Baker McKenzie for transition from LIBOR to SARON in the Swiss syndicated loan market
In a pro bono project for the Swiss National Working Group on Swiss Franc Reference Rates (NWG), Baker McKenzie prepared a Form of Amendment Agreement for Swiss law governed syndicated credit facility agreements using CHF LIBOR as base rate for the calculation of interest.
The Amendment Agreement introduces a mechanism for the switch from CHF LIBOR to Compounded SARON based on the NWG’s recommended conventions.
The Baker McKenzie team consisted of Lukas Glanzmann (pictured), Samuel Marbacher and Markus Wolf.
The Amendment Agreement was drafted against the background of the anticipated discontinuation of CHF LIBOR on 31 December 2021 and growing regulatory pressure on financial institutions to deal with their LIBOR legacy books. On 4 December 2020, FINMA issued a LIBOR transition roadmap which proposes ambitious target dates for supervised institutions’ transition to alternative reference rates such as SARON. The Amendment Agreement was discussed at the 26th meeting of the NWG on 1 February 2021 and published on its website.
The NWG is the key forum to foster the transition from LIBOR to SARON and to discuss the latest international developments. It is co-chaired by a representative of the private sector and a representative of the Swiss National Bank (SNB).

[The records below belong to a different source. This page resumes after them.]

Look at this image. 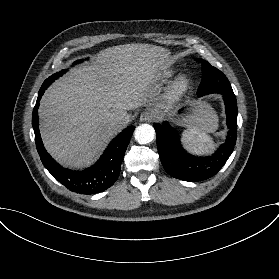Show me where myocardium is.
<instances>
[{
  "instance_id": "1",
  "label": "myocardium",
  "mask_w": 279,
  "mask_h": 279,
  "mask_svg": "<svg viewBox=\"0 0 279 279\" xmlns=\"http://www.w3.org/2000/svg\"><path fill=\"white\" fill-rule=\"evenodd\" d=\"M189 87V80L186 77L178 78L172 86V94L175 97L180 96Z\"/></svg>"
}]
</instances>
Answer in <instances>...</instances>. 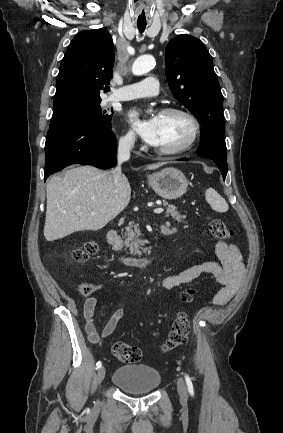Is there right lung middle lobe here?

Baker McKenzie is at the forefront of the documentary implementation of the shift to risk free rates.
Most notably, the Firm acted as lenders’ counsel and drafted the documentation for the CHF 525m credit facility for dormakaba group that was signed in early December 2020 and that marked the first Swiss law governed syndicated facility agreement with an in-built switch mechanism to SARON.